Stagecoach today reported higher annual profits, despite the bus and rail operator facing losing three important rail franchises that could wipe off £1 billion from its books going forward. 

The company sued the British transport authority last month for disqualifying it from contracts.

It said today that pre-tax profit from continuing operations rose to £132.9m for the year ended April 27 from £128.3m a year earlier. 

"We continue to focus on driving growth at our core high quality bus and coach operations in the UK, but we have no intention to bid for new UK rail franchises on the current risk profile offered by the Department for Transport," Chief Executive Martin Griffiths said. 

Stagecoach's bids to renew existing East Midlands and West Coast rail franchises with partners were disqualified over pension responsibility concerns, leading Stagecoach to sue the British transport authority along with partners SNCF and Virgin. 

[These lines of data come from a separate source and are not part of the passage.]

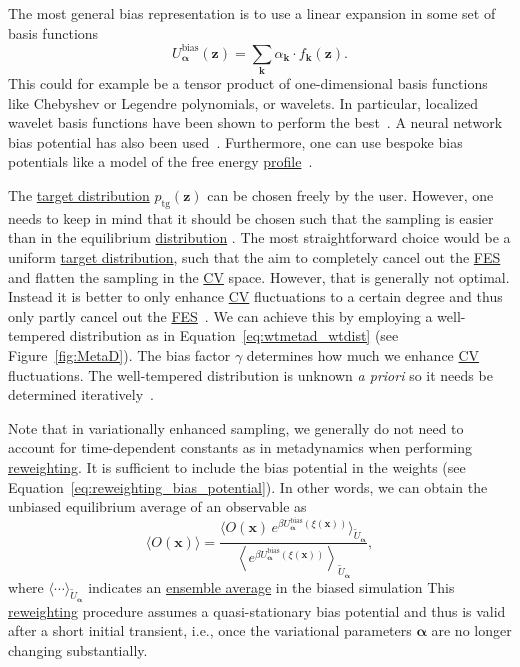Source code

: \documentclass[9pt,review]{livecoms}
\newcommand{\vx}{\mathbf{x}}
\newcommand{\vz}{\mathbf{z}}
\begin{document}
The most general bias representation is to use a linear expansion in some set of basis functions
\begin{equation}
U_{\boldsymbol{\alpha}}^{\mathrm{bias}}(\vz) = \sum_{\mathbf{k}} \alpha_{\mathbf{k}} \cdot f_{\mathbf{k}}(\vz).
\end{equation}
This could for example be a tensor product of one-dimensional basis functions like Chebyshev or Legendre polynomials, or wavelets. In particular, localized wavelet basis functions have been shown to perform the best~\cite{ValssonPampel_Wavelets_2022}. A neural network bias potential has also been used~\cite{Bonati2019_NN-VES}. Furthermore, one can use bespoke bias potentials like a model of the free energy \hyperlink{ref:FES} {profile}~\cite{McCarty2016_JCTC,Piaggi2016_Faraday}.

The \hyperlink{ref:targetdist}{target distribution} $p_{\mathrm{tg}}(\vz)$ can be chosen freely by the user. However, one needs to keep in mind that it should be chosen such that the sampling is easier than in the equilibrium \hyperlink{ref:Distribution} {distribution} . The most straightforward choice would be a uniform \hyperlink{ref:targetdist}{target distribution}, such that the aim to completely cancel out the \hyperlink{ref:FES} {FES} and flatten the sampling in the \hyperlink{ref:CV} {CV} space. However, that is generally not optimal. Instead it is better to only enhance \hyperlink{ref:CV} {CV} fluctuations to a certain degree and thus only partly cancel out the \hyperlink{ref:FES} {FES}~\cite{Valsson-JCTC-2015}. We can achieve this by employing a well-tempered distribution as in Equation~\ref{eq:wtmetad_wtdist} (see Figure~\ref{fig:MetaD}). The bias factor $\gamma$ determines how much we enhance \hyperlink{ref:CV} {CV} fluctuations. The well-tempered distribution is unknown \textit{a priori} so it needs be determined iteratively~\cite{Valsson-JCTC-2015}.

Note that in variationally enhanced sampling, we generally do not need to account for time-dependent constants as in metadynamics when performing \hyperlink{ref:Reweighting} {reweighting}. It is sufficient to include the bias potential in the weights (see Equation~\ref{eq:reweighting_bias_potential}). In other words, we can obtain the unbiased equilibrium average of an observable as
\begin{equation}
\label{ves_reweighting}
\langle O(\vx) \rangle = \frac{\langle O(\vx)
\,
e^{
\beta
U_{\boldsymbol{\alpha}}^{\mathrm{bias}}(\xi(\vx))
}\rangle_{\tilde U_{\boldsymbol{\alpha}}}}
{\left\langle
e^{\beta
U_{\boldsymbol{\alpha}}^{\mathrm{bias}}(\xi(\vx))
} \right\rangle_{\tilde U_{\boldsymbol{\alpha}}}},
\end{equation}
where $\langle \cdots \rangle_{\tilde U_{\boldsymbol{\alpha}}}$ indicates an \hyperlink{ref:ensemble_average} {ensemble average} in the biased simulation  This \hyperlink{ref:Reweighting} {reweighting} procedure assumes a quasi-stationary bias potential and thus is valid after a short initial transient, i.e., once the variational parameters $\boldsymbol{\alpha}$ are no longer changing substantially.
\end{document}
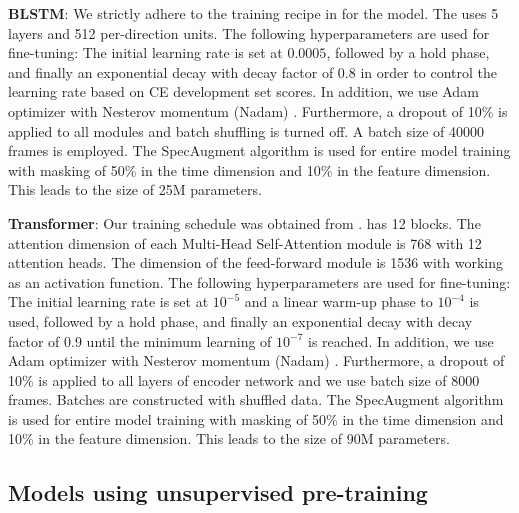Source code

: \textbf{BLSTM}: We strictly adhere to the training recipe in \cite{RASR-hybrid_vs_attention} for the  model. 
The  uses 5 layers and 512 per-direction units. 
The following hyperparameters are used for fine-tuning: 
The initial learning rate is set at $0.0005$, followed by a hold phase, and finally an exponential decay with decay factor of 0.8 in order to control the learning rate based on CE development set scores.
In addition, we use Adam optimizer with Nesterov momentum (Nadam) \cite{dozat2016incorporating}.
Furthermore, a dropout of 10\% is applied to all modules and batch shuffling is turned off.
A batch size of 40000 frames is employed.
The SpecAugment \cite{park2019specaugment} algorithm is used for entire model training with masking of
50\% in the time dimension and 10\% in the feature dimension. 
This leads to the  size of 25M parameters.

\textbf{Transformer}: Our  training schedule was obtained from \cite{zeineldeen2022conformer, zeineldeen2022robustconformer}. 
 has 12 blocks.
The attention dimension of each Multi-Head Self-Attention module is 768 with 12 attention heads. 
The dimension of the feed-forward module is 1536 with  working as an activation function.
The following hyperparameters are used for fine-tuning: 
The initial learning rate is set at $10^{-5}$ and a linear warm-up phase to $10^{-4}$ is used, followed by a hold phase, and finally an exponential decay with decay factor of 0.9 until the minimum learning of $10^{-7}$ is reached.
In addition, we use Adam optimizer with Nesterov momentum (Nadam) \cite{dozat2016incorporating}.
Furthermore, a dropout of 10\% is applied to all layers of encoder network and we use batch size of 8000 frames.
Batches are constructed with shuffled data.
The SpecAugment \cite{park2019specaugment} algorithm is used for entire model training with masking of
50\% in the time dimension and 10\% in the feature dimension. 
This leads to the  size of 90M parameters.


\subsection{Models using unsupervised pre-training}

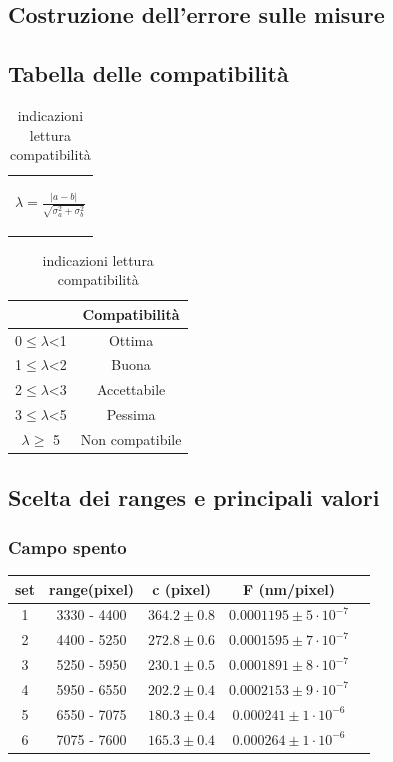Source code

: \documentclass{article}
\begin{document}
	\subsection{Costruzione dell'errore sulle misure}
	\label{Calcerr}

	\subsection{Tabella delle compatibilità}
	\medskip
	\begin{table}[H]
		\centering
		\begin{tabular}{c}
			\begin{Large}
			$\lambda=\frac{|a-b|}{\sqrt{\sigma_a^2+\sigma_b^2}}$
			\end{Large}\\
		\end{tabular}
		\hspace{0.5cm}
		\begin{tabular}{cc}
			\toprule
			&       \textbf{Compatibilità   }       \\
			\midrule
			0$\leq \lambda$<1   &Ottima                 \\
			1$\leq \lambda$<2   &Buona                  \\
			2$\leq \lambda$<3   &Accettabile            \\
			3$\leq\lambda$<5   &Pessima                \\
			$ \lambda \geq $  5     &Non compatibile        \\
			\bottomrule
		\end{tabular}
		\caption{indicazioni lettura compatibilità}
		\label{tab:compatibilità}
	\end{table}
	
	
\subsection{Scelta dei ranges e principali valori }
\subsubsection{Campo spento}
\begin{center}
\begin{tabular} {ccccc}
\toprule
set	& range(pixel)& c (pixel) & F (nm/pixel)\\
\midrule
1	&	3330	-	4400	&$	364.2	\pm 0.8$& $0.0001195 \pm 5\cdot 10^{-7} $	\\
2	& 	4400	-	5250	&$	272.8 \pm 0.6$&$ 0.0001595 \pm 7\cdot 10^{-7}$ \\
3	&	5250	-	5950	&$	230.1 \pm 0.5$&$0.0001891 \pm8\cdot10^{-7}$\\
4	&	5950	-	6550	&$	202.2 \pm 0.4	$&$0.0002153 \pm 9\cdot10^{-7}$\\
5	&	6550	-	7075	&$	180.3	\pm 0.4$& $0.000241 \pm 1\cdot10^{-6} $\\
6	&	7075	-	7600	&$	165.3 \pm 0.4$& $0.000264\pm1\cdot10^{-6}$\\
\bottomrule
\end{tabular}
\end{center}
\end{document}
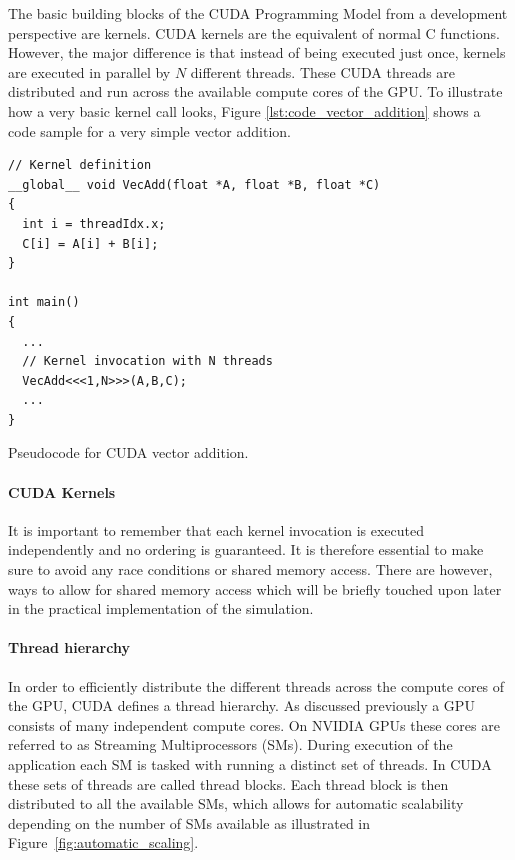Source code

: \documentclass[a4paper,11pt]{kth-mag}
\begin{document}
The basic building blocks of the CUDA Programming Model from a development perspective are kernels. CUDA kernels are the equivalent of normal C functions. However, the major difference is that instead of being executed just once, kernels are executed in parallel by $N$ different threads. These CUDA threads are distributed and run across the available compute cores of the GPU. To illustrate how a very basic kernel call looks, Figure \ref{lst:code_vector_addition} shows a code sample for a very simple vector addition.

\begin{listing}[!htbp]
  \centering
  \begin{verbatim}
// Kernel definition
__global__ void VecAdd(float *A, float *B, float *C)
{
  int i = threadIdx.x;
  C[i] = A[i] + B[i];
}

int main()
{
  ...
  // Kernel invocation with N threads
  VecAdd<<<1,N>>>(A,B,C);
  ...
}
  \end{verbatim}
  \caption{Pseudocode for CUDA vector addition.}
  \label{lst:code_vector_addition}
\end{listing}

\paragraph{CUDA Kernels}

It is important to remember that each kernel invocation is executed independently and no ordering is guaranteed. It is therefore essential to make sure to avoid any race conditions or shared memory access. There are however, ways to allow for shared memory access which will be briefly touched upon later in the practical implementation of the simulation.

\paragraph{Thread hierarchy}

In order to efficiently distribute the different threads across the compute cores of the GPU, CUDA defines a thread hierarchy. As discussed previously a GPU consists of many independent compute cores. On NVIDIA GPUs these cores are referred to as Streaming Multiprocessors (SMs). During execution of the application each SM is tasked with running a distinct set of threads. In CUDA these sets of threads are called thread blocks. Each thread block is then distributed to all the available SMs, which allows for automatic scalability depending on the number of SMs available  as illustrated in Figure~\ref{fig:automatic_scaling}.
\end{document}
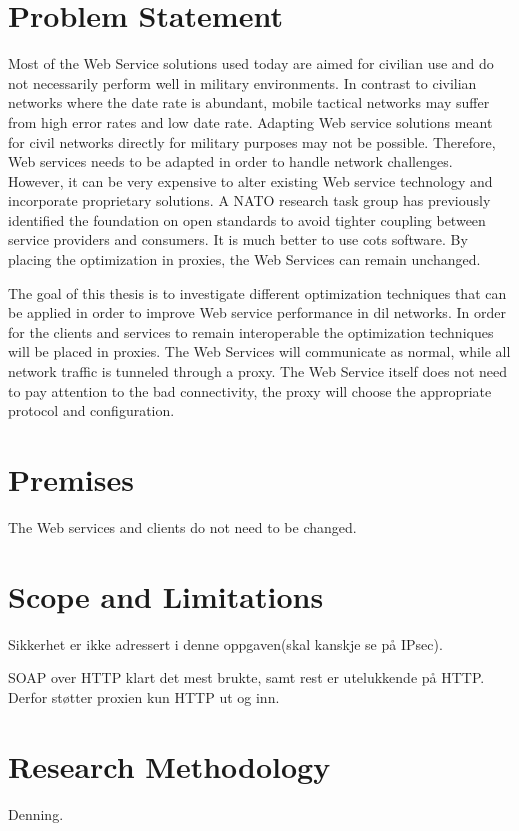 \documentclass[USenglish]{ifimaster}
\begin{document}
\section{Problem Statement}
Most of the Web Service solutions used today are aimed for civilian use and do
not necessarily perform well in military environments. In contrast to civilian
networks where the date rate is abundant, mobile tactical networks may suffer
from high error rates and low date rate. Adapting Web service solutions meant
for civil networks directly for military purposes may not be possible.
Therefore, Web services needs to be adapted in order to handle network
challenges. However, it can be very expensive to alter existing Web service
technology and incorporate proprietary solutions. A NATO research task group has
previously identified the foundation on open standards to avoid tighter coupling
between service providers and consumers\cite{ist-090}. It is much better to use
\gls{cots} software. By placing the optimization in proxies, the
Web Services can remain unchanged.

The goal of this thesis is to investigate different optimization techniques that
can be applied in order to improve Web service performance in \gls{dil}
networks. In order for the clients and services to remain interoperable the
optimization techniques will be placed in proxies. The Web Services will
communicate as normal, while all network traffic is tunneled through a proxy.
The Web Service itself does not need to pay attention to the bad connectivity,
the proxy will choose the appropriate protocol and configuration.

\section{Premises}
The Web services and clients do not need to be changed.

\section{Scope and Limitations}
Sikkerhet er ikke adressert i denne oppgaven(skal kanskje se på IPsec).

SOAP over HTTP klart det mest brukte, samt rest er utelukkende på HTTP. Derfor
støtter proxien kun HTTP ut og inn.

\section{Research Methodology}
Denning.
\end{document}
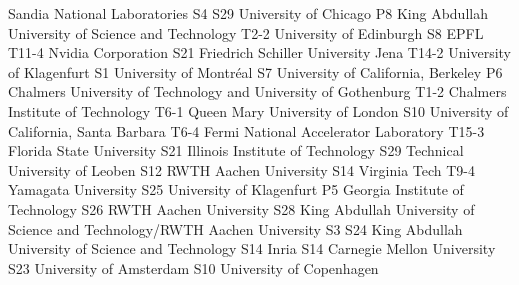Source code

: \begin{multicols}{2}
{}
{}
{Sandia National Laboratories}
{S4}
{S29}
{}
{}
{}
{}
{}
{University of Chicago}
{P8}
{}
{}
{}
{}
{}
{}
{King Abdullah University of Science and Technology}
{T2-2}
{}
{}
{}
{}
{}
{}
{University of Edinburgh}
{S8}
{}
{}
{}
{}
{}
{}
{EPFL}
{T11-4}
{}
{}
{}
{}
{}
{}
{Nvidia Corporation}
{S21}
{}
{}
{}
{}
{}
{}
{Friedrich Schiller University Jena}
{T14-2}
{}
{}
{}
{}
{}
{}
{University of Klagenfurt}
{S1}
{}
{}
{}
{}
{}
{}
{University of Montr\'eal}
{S7}
{}
{}
{}
{}
{}
{}
{University of California, Berkeley}
{P6}
{}
{}
{}
{}
{}
{}
{Chalmers University of Technology and University of Gothenburg}
{T1-2}
{}
{}
{}
{}
{}
{}
{Chalmers Institute of Technology}
{T6-1}
{}
{}
{}
{}
{}
{}
{Queen Mary University of London}
{S10}
{}
{}
{}
{}
{}
{}
{University of California, Santa Barbara}
{T6-4}
{}
{}
{}
{}
{}
{}
{Fermi National Accelerator Laboratory}
{T15-3}
{}
{}
{}
{}
{}
{}
{Florida State University}
{S21}
{}
{}
{}
{}
{}
{}
{Illinois Institute of Technology}
{S29}
{}
{}
{}
{}
{}
{}
{Technical University of Leoben}
{S12}
{}
{}
{}
{}
{}
{}
{RWTH Aachen University}
{S14}
{}
{}
{}
{}
{}
{}
{Virginia Tech}
{T9-4}
{}
{}
{}
{}
{}
{}
{Yamagata University}
{S25}
{}
{}
{}
{}
{}
{}
{University of Klagenfurt}
{P5}
{}
{}
{}
{}
{}
{}
{Georgia Institute of Technology}
{S26}
{}
{}
{}
{}
{}
{}
{RWTH Aachen University}
{S28}
{}
{}
{}
{}
{}
{}
{King Abdullah University of Science and Technology/RWTH Aachen University}
{S3}
{S24}
{}
{}
{}
{}
{}
{King Abdullah University of Science and Technology}
{S14}
{}
{}
{}
{}
{}
{}
{Inria}
{S14}
{}
{}
{}
{}
{}
{}
{Carnegie Mellon University}
{S23}
{}
{}
{}
{}
{}
{}
{University of Amsterdam}
{S10}
{}
{}
{}
{}
{}
{}
{University of Copenhagen}

\end{multicols}
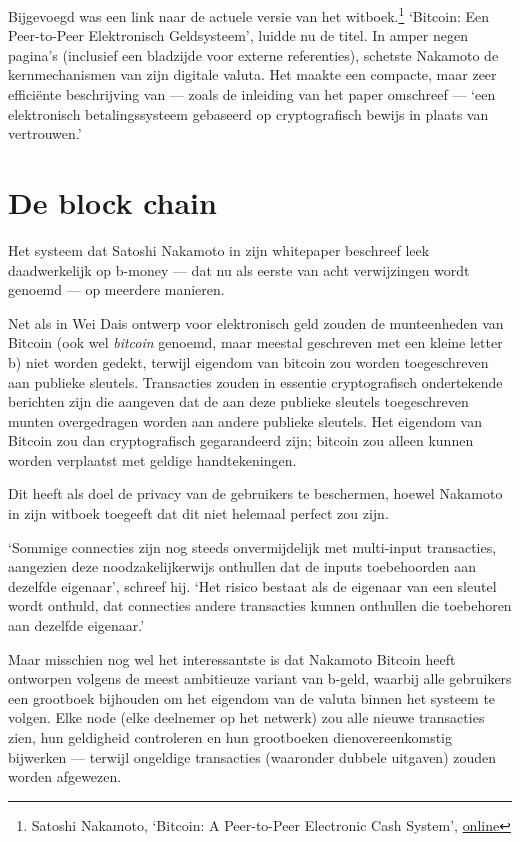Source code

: \documentclass[smalldemyvopaper,11pt,twoside,onecolumn,openright,extrafontsizes,hidelinks]{memoir}
\begin{document}
Bijgevoegd was een link naar de actuele versie van het
witboek.\footnote{Satoshi Nakamoto, `Bitcoin: A Peer-to-Peer Electronic
  Cash System', \href{https://bitcoin.org/bitcoin.pdf}{online}}
`Bitcoin: Een Peer-to-Peer Elektronisch Geldsysteem', luidde nu de
titel. In amper negen pagina's (inclusief een bladzijde voor externe
referenties), schetste Nakamoto de kernmechanismen van zijn digitale
valuta. Het maakte een compacte, maar zeer efficiënte beschrijving van
--- zoals de inleiding van het paper omschreef --- `een elektronisch
betalingssysteem gebaseerd op cryptografisch bewijs in plaats van
vertrouwen.'

\section{De block chain}\label{de-block-chain}

Het systeem dat Satoshi Nakamoto in zijn whitepaper beschreef leek
daadwerkelijk op b-money --- dat nu als eerste van acht verwijzingen
wordt genoemd --- op meerdere manieren.

Net als in Wei Dais ontwerp voor elektronisch geld zouden de
munteenheden van Bitcoin (ook wel \emph{bitcoin} genoemd, maar meestal
geschreven met een kleine letter b) niet worden gedekt, terwijl eigendom
van bitcoin zou worden toegeschreven aan publieke sleutels. Transacties
zouden in essentie cryptografisch ondertekende berichten zijn die
aangeven dat de aan deze publieke sleutels toegeschreven munten
overgedragen worden aan andere publieke sleutels. Het eigendom van
Bitcoin zou dan cryptografisch gegarandeerd zijn; bitcoin zou alleen
kunnen worden verplaatst met geldige handtekeningen.

Dit heeft als doel de privacy van de gebruikers te beschermen, hoewel
Nakamoto in zijn witboek toegeeft dat dit niet helemaal perfect zou
zijn.

`Sommige connecties zijn nog steeds onvermijdelijk met multi-input
transacties, aangezien deze noodzakelijkerwijs onthullen dat de inputs
toebehoorden aan dezelfde eigenaar', schreef hij. `Het risico bestaat
als de eigenaar van een sleutel wordt onthuld, dat connecties andere
transacties kunnen onthullen die toebehoren aan dezelfde eigenaar.'

Maar misschien nog wel het interessantste is dat Nakamoto Bitcoin heeft
ontworpen volgens de meest ambitieuze variant van b-geld, waarbij alle
gebruikers een grootboek bijhouden om het eigendom van de valuta binnen
het systeem te volgen. Elke node (elke deelnemer op het netwerk) zou
alle nieuwe transacties zien, hun geldigheid controleren en hun
grootboeken dienovereenkomstig bijwerken --- terwijl ongeldige
transacties (waaronder dubbele uitgaven) zouden worden afgewezen.
\end{document}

Without the three franchises, Stagecoach could lose its UK rail business, which rakes in almost half of its revenue. Operating profit for 2019-2020 from the business is expected to be minimal. 

Annual revenue from continuing operations fell 33.3% to £1.88 billion mainly due to two franchises ending. 

Revenue from Stagecoach's UK bus business was higher even though over recent years Britons have relied less on buses as they shop more online and change their working patterns.